At the World Business Forum today Gary Hamel presented new, innovative ways to manage an organization. This model is designed to specifically keep pace with exponential change in our industries and world. Here are some of the qualities of this new management style:
- employees do public performance reviews of their manager, and their manager's manager
- employees each year are required to rank 20 of their peers in order of "value to the company"
- there are no travel restrictions. Employees can travel anywhere they want, on any airline, eat what they want, and stay at any hotel they want. Their trip expense report is posted internally.
- employees with innovative ideas have access to instant funding on the order of several thousand dollars
- employees have the right to say "no" to any meeting request
- leadership is bestowed by calling a meeting where people actually attend because they want to
The visions presented by Gary go beyond "ideas". In fact there are large, multi-national, decades-old corporations that have rolled out these management strategies and are succeeding because of them. Gary's argument is that the command-and-control management structures of the last 100 years have "flattened" out in terms of new innovative management techniques.

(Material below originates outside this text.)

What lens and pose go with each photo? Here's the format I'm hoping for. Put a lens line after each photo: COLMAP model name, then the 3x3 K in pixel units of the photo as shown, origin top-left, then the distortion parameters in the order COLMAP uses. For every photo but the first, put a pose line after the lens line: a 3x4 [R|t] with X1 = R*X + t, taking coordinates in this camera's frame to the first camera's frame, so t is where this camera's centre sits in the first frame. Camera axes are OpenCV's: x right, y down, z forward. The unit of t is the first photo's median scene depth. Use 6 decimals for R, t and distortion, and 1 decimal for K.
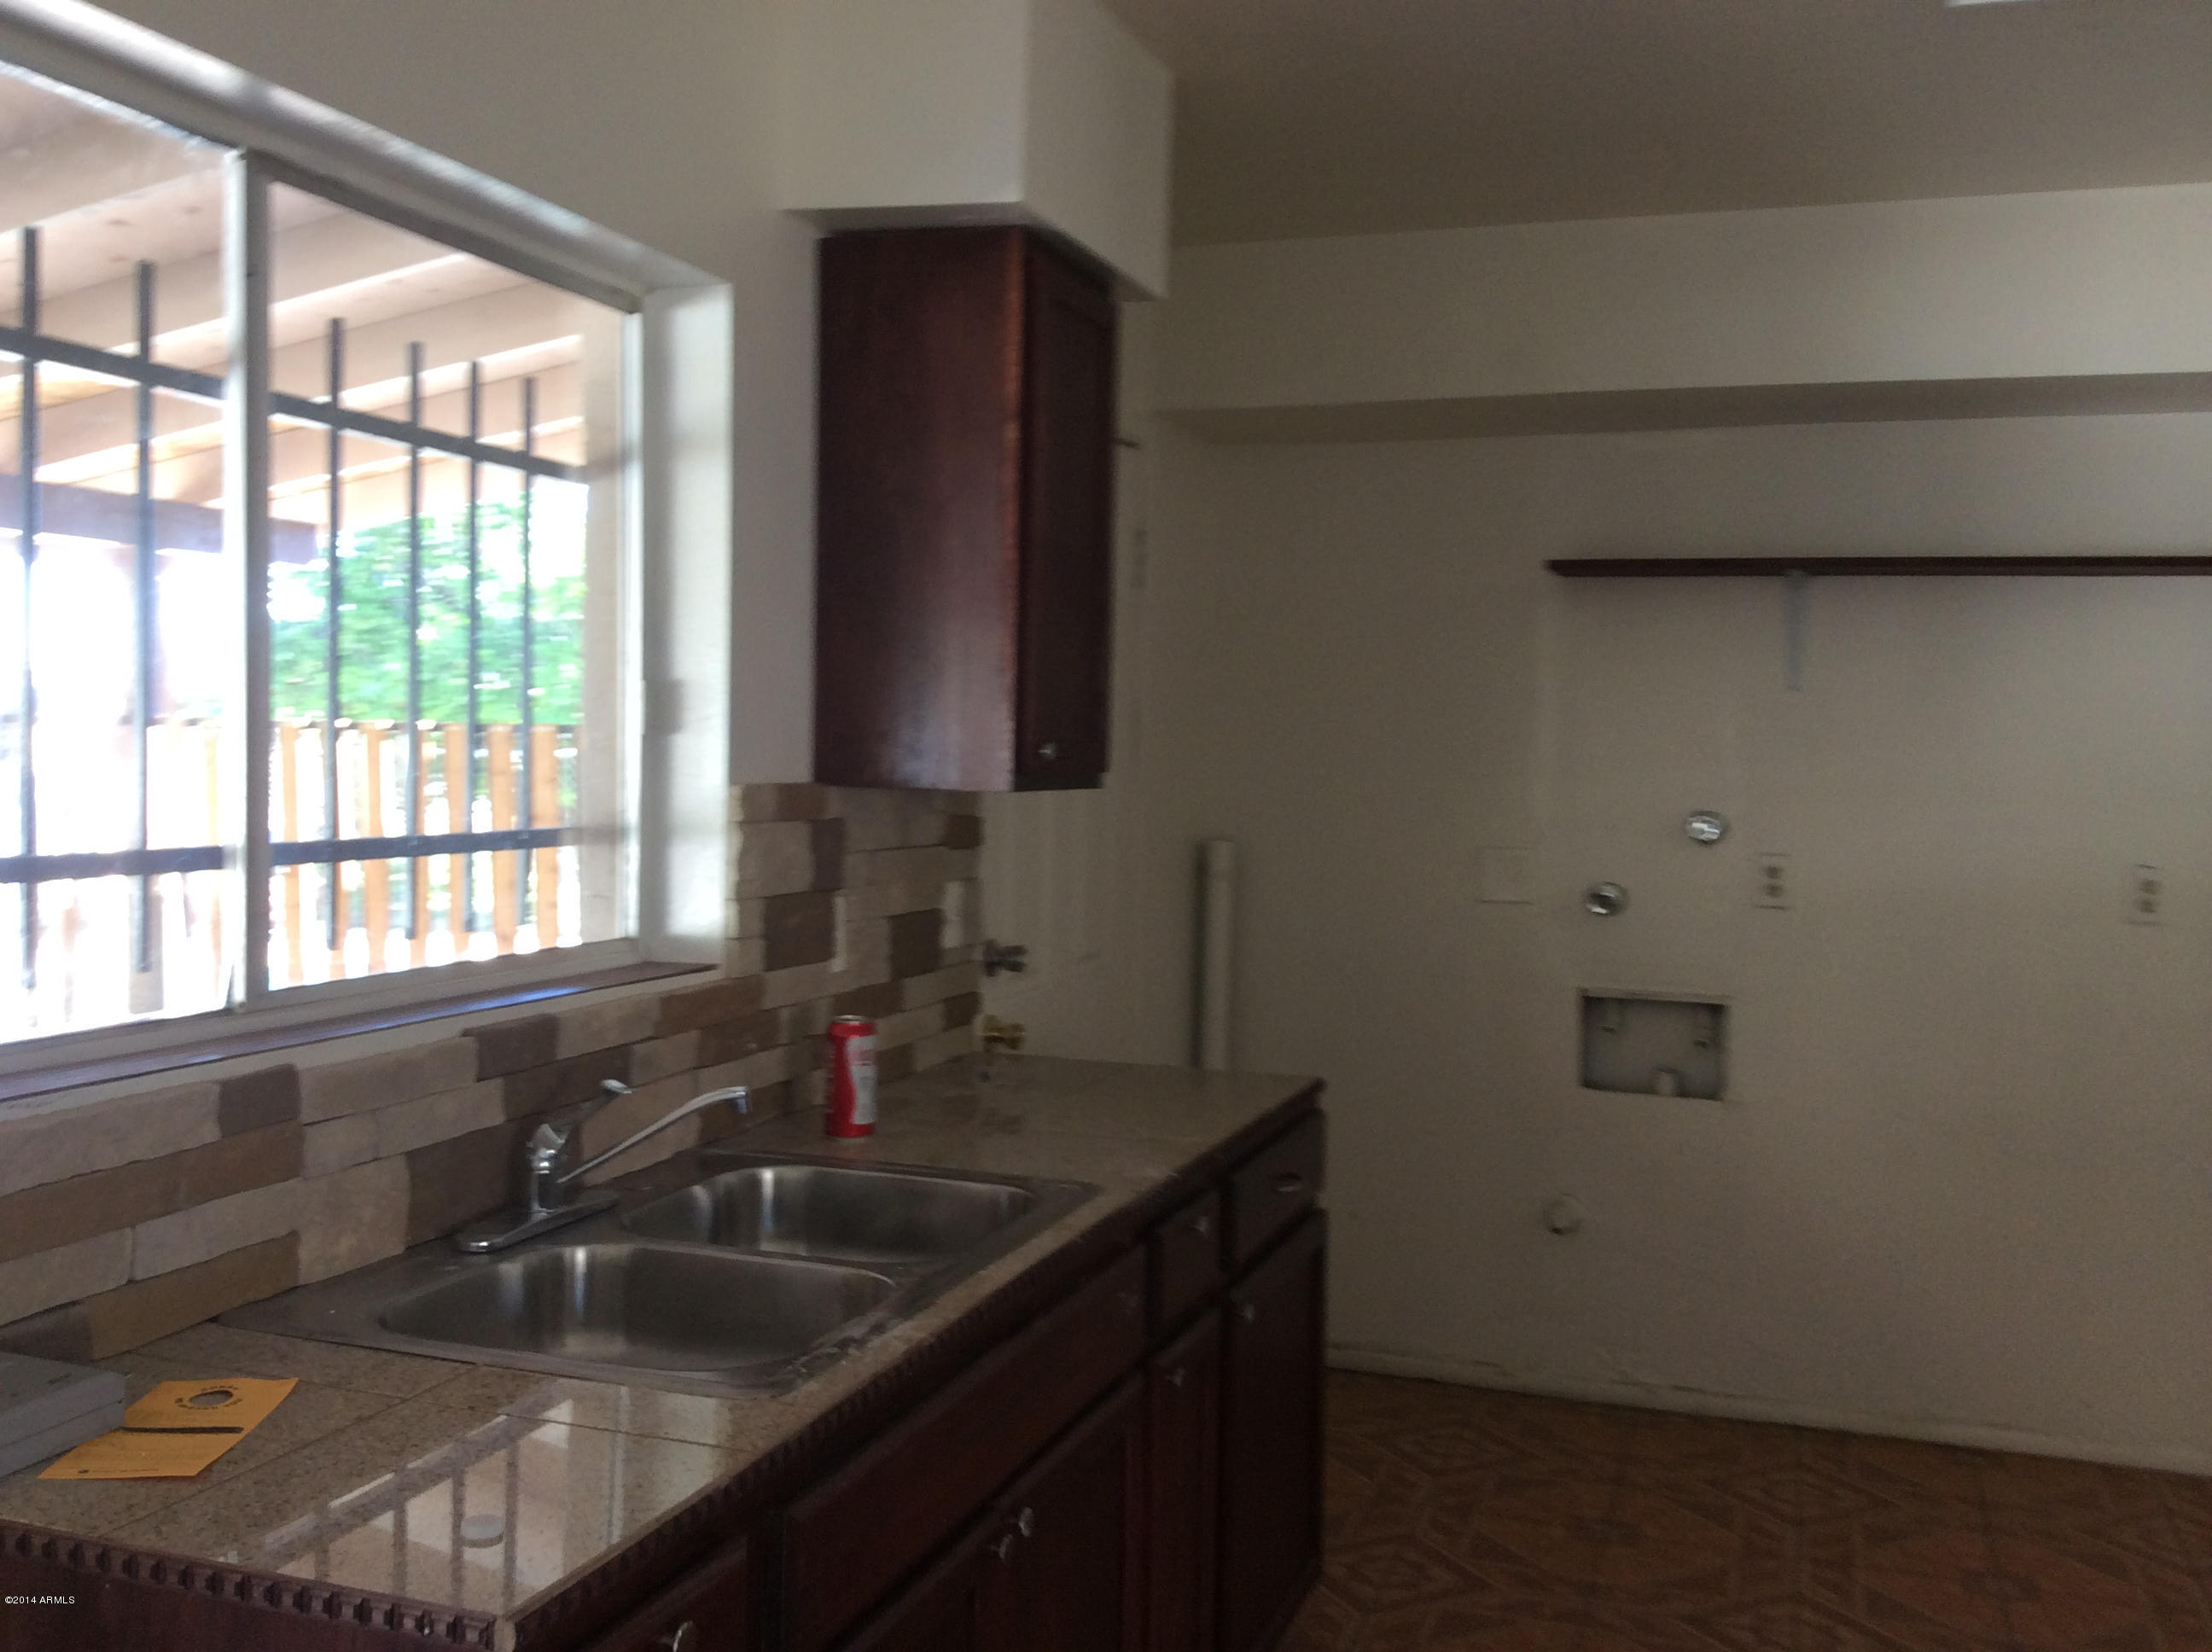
lens RADIAL K [[1998.6, 0, 1066.9], [0, 1998.6, 805.2], [0, 0, 1]] dist [0.140729, -0.301219]
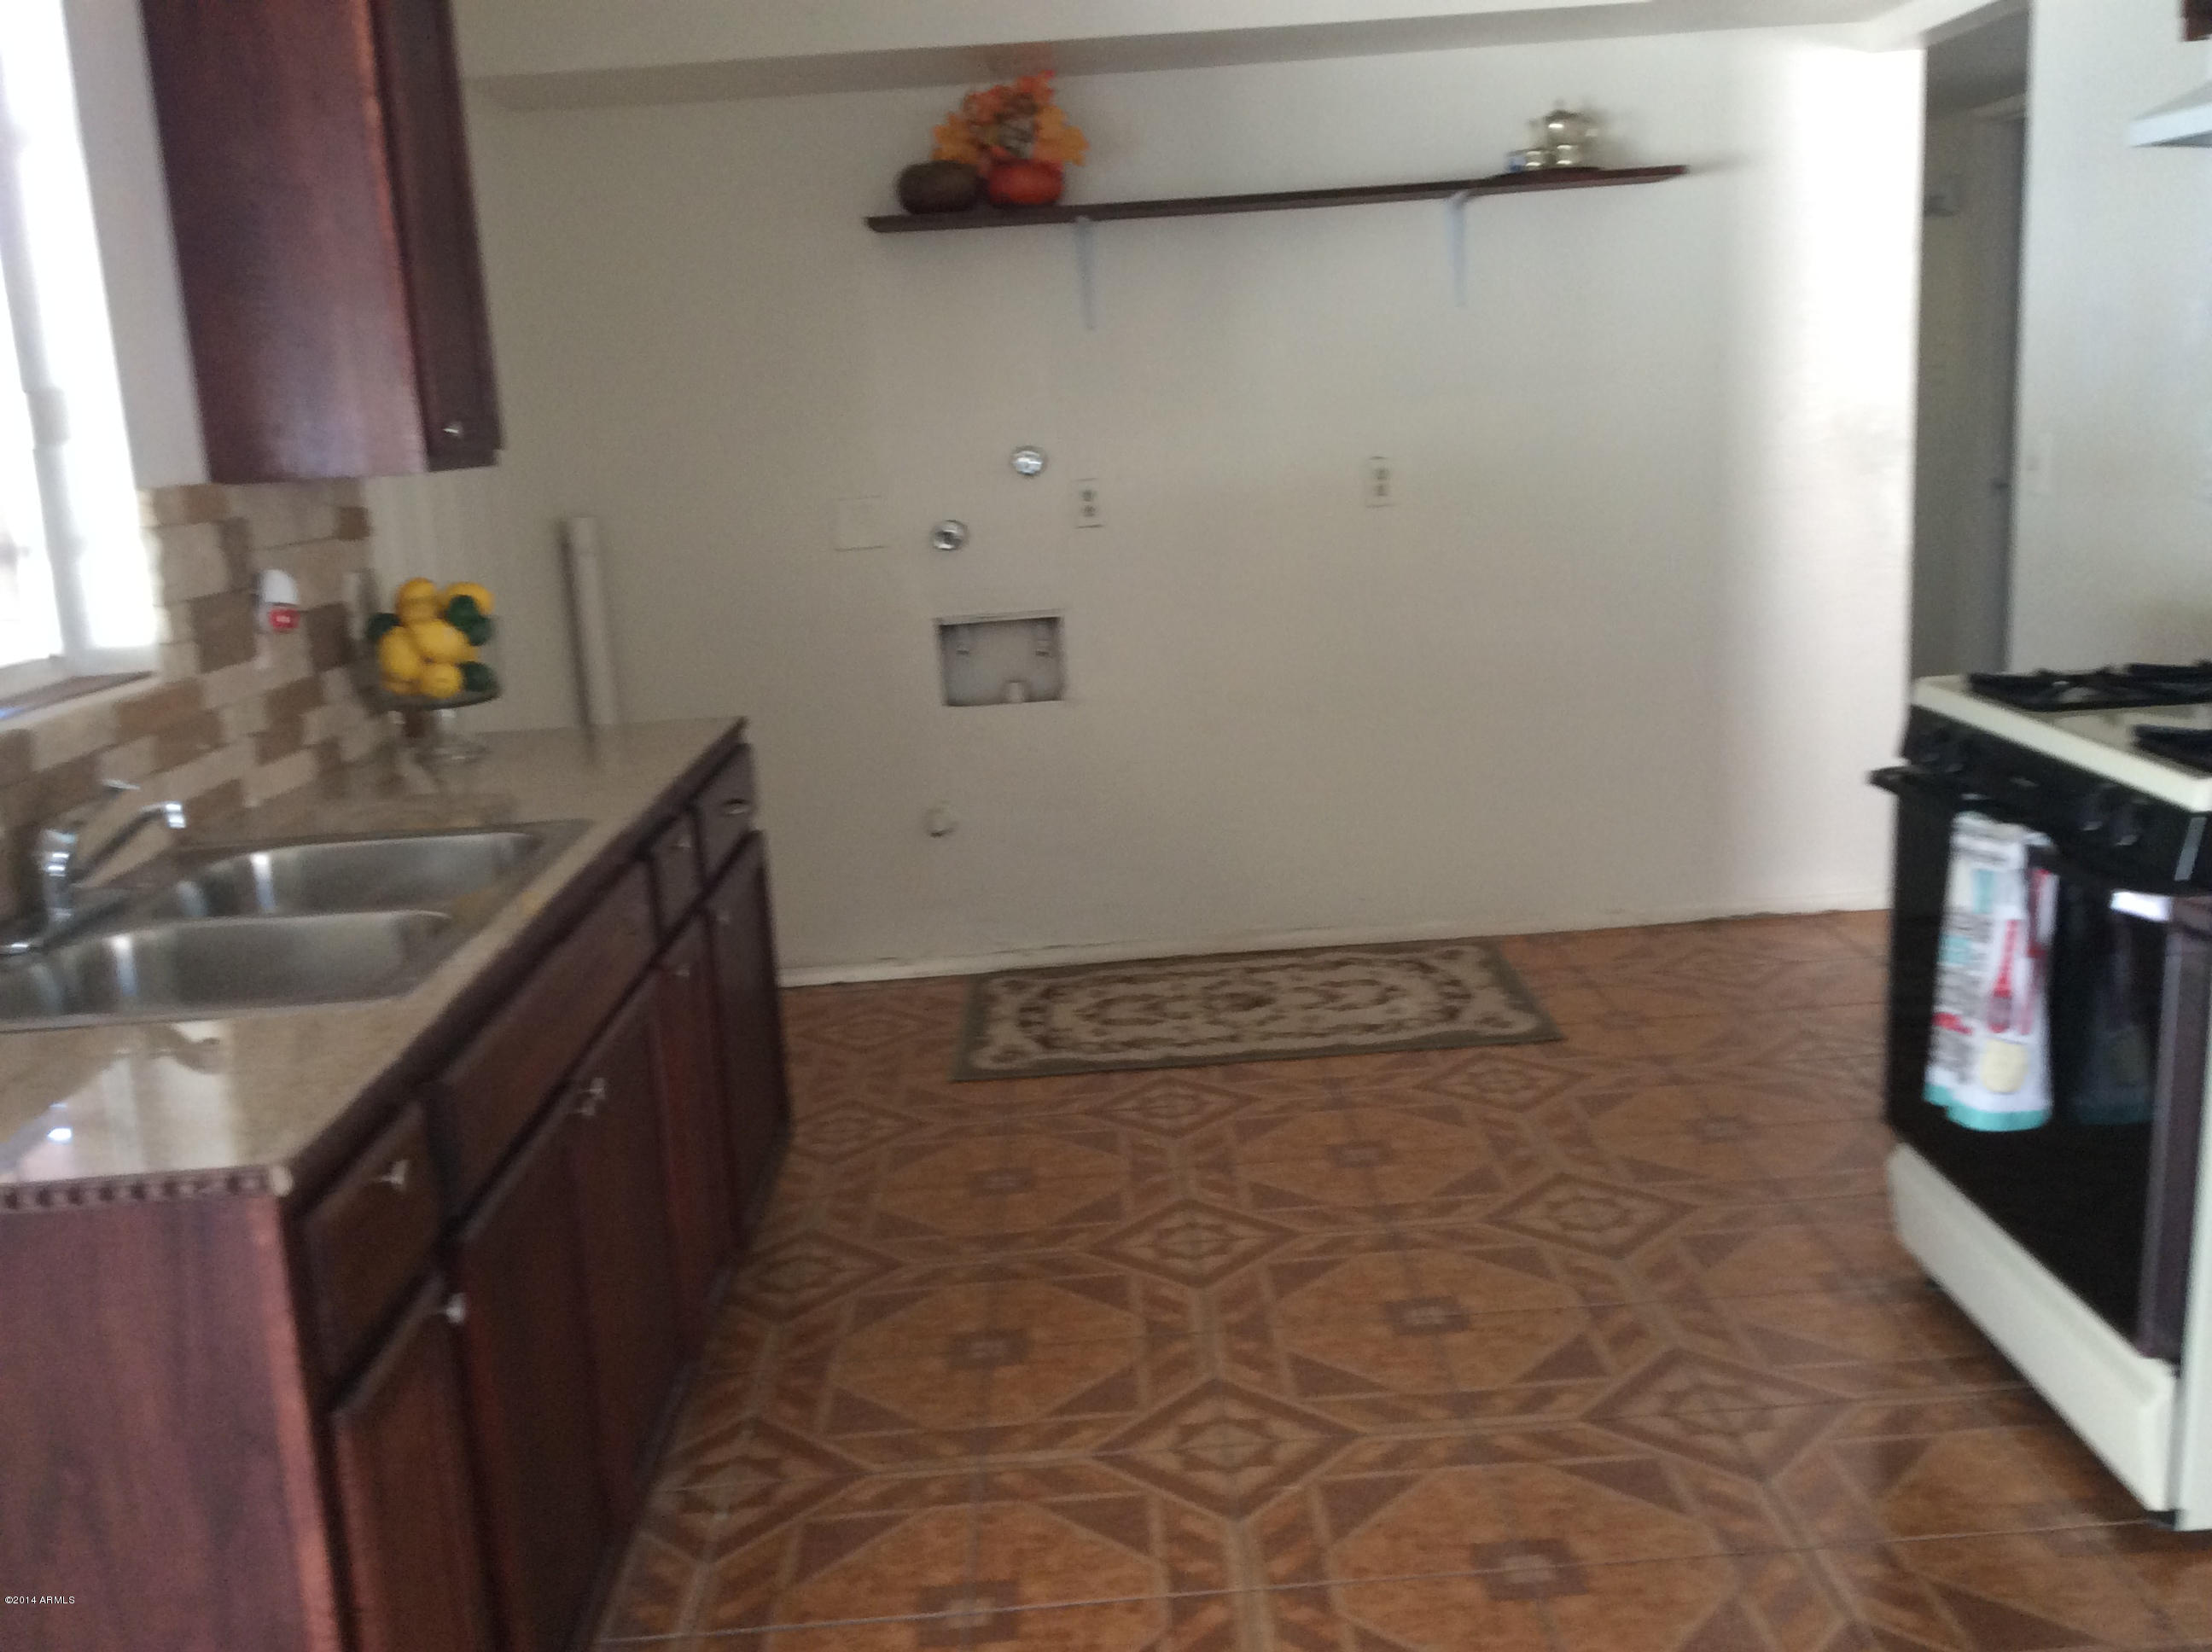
lens RADIAL K [[1998.6, 0, 1066.9], [0, 1998.6, 805.2], [0, 0, 1]] dist [0.140729, -0.301219]
pose [[0.934185, -0.146327, 0.325403, -0.081300], [0.093155, 0.980428, 0.173444, 0.010554], [-0.344414, -0.131716, 0.929532, -0.102396]]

The rate of change in technology and global markets cannot be addressed any longer by "Management 1.0".
Here are the new challenges that these types of management techniques attempt to solve:
- How can you build an organization that can change as fast as change itself?

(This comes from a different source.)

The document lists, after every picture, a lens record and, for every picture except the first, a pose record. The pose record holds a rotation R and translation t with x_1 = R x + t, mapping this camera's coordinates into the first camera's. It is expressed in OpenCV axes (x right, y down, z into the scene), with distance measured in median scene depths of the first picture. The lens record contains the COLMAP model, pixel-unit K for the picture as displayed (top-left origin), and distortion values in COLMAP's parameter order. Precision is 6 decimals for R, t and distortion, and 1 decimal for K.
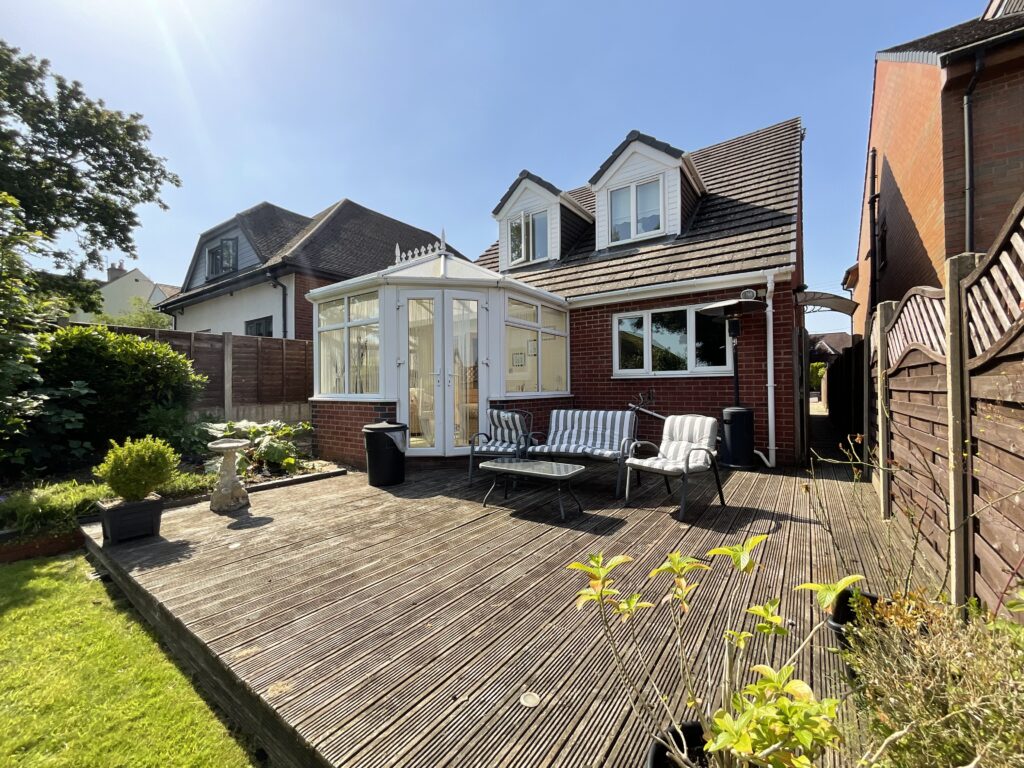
lens RADIAL K [[416.3, 0, 509.9], [0, 416.3, 385.2], [0, 0, 1]] dist [0.001221, 0.000148]
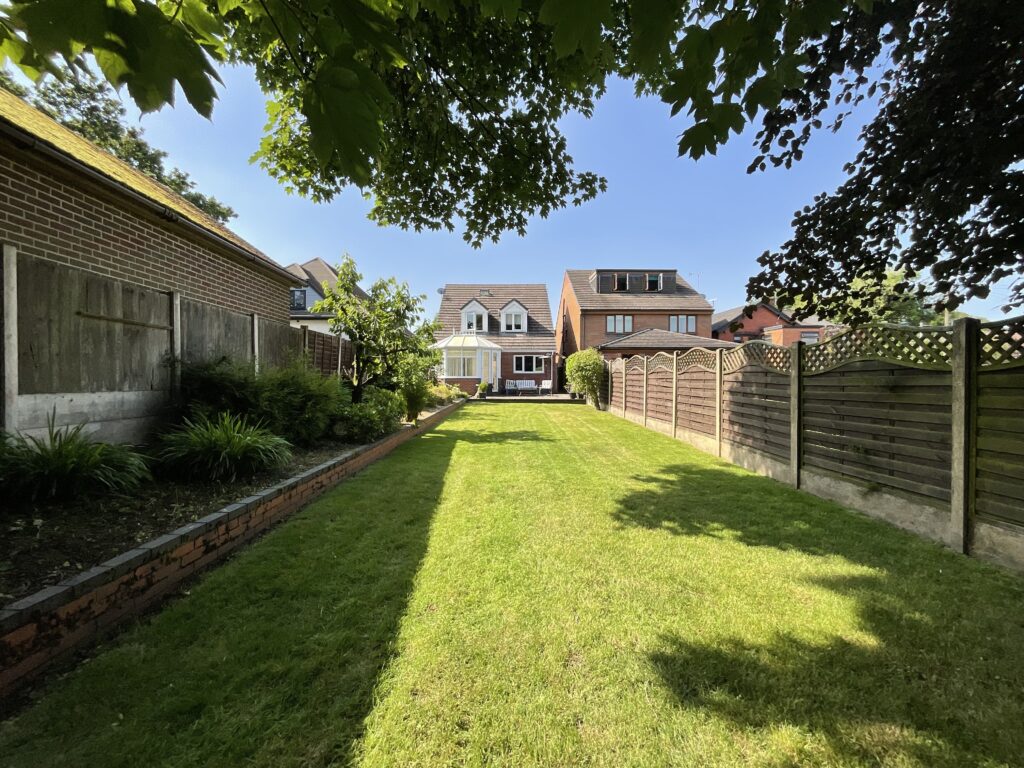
lens RADIAL K [[416.3, 0, 512.1], [0, 416.3, 383.5], [0, 0, 1]] dist [0.001221, 0.000148]
pose [[0.798316, 0.001257, 0.602238, -1.743911], [-0.011769, 0.999839, 0.013513, 0.020239], [-0.602124, -0.017876, 0.798202, -1.669373]]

- How do you build an organization where innovation is everybody's job?
- How do you build an organization that INSPIRES extraordinary contributions?
The fear of rolling out this management style, of course, is that the corporation will turn into a "slacker's paradise". Employees could come to work each day and do whatever they want!

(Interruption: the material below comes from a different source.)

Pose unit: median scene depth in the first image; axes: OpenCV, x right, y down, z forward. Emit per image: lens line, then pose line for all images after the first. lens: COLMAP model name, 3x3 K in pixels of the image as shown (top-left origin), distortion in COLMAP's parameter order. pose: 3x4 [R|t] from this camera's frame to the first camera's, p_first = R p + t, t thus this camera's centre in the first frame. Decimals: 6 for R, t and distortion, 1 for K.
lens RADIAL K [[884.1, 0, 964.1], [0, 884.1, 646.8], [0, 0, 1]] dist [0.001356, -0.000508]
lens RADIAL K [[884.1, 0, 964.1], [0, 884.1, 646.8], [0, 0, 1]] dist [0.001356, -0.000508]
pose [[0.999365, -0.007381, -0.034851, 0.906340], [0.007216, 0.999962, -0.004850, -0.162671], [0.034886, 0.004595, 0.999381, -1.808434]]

Hamel argues: not true. This type of management style assumes that as soon as a slacker's peers recognize that they are no longer adding value, the slackers will lose power, leadership, and compensation.
I've long felt that innovation belongs in the trenches, and employees desire to express their unique creativity daily. I've also encouraged my co-workers to run their own skunkworks as a matter of clandestine corporate improvement. Gary Hamel's vision brings this behavior out into the open.
Initiative, creativity, and passion are the desires of the up-and-coming workforce. They'll be looking for corporations that encourage those three things, and avoiding corporations that place excessive value on obedience, intelligence, and intellect.
Steve
Twitter: @SteveTodd
EMC Intrapreneur
Hi Steve, I enjoy your posts. And I just love your titles... witty, concise, relevant. I actually linked your Gary Hamel post to mine at http://thepoppedkernel.blogspot.com/2009/10/gary-hamel-corporations-must-change-to.html
I too mention "slacker's paradise" in my Gary Hamel post. When I saw you called it out too, I had to hyperlink my text to your Hamel post.
Hope post-Forum life is treating you well... I'll continue to follow your blog.
Best,
David
http://thepoppedkernel.blogspot.com
Posted by: David Klein | October 23, 2009 at 11:25 AM
Thanks David - I've got your blog on my radar now and hope to connect with you at future forums!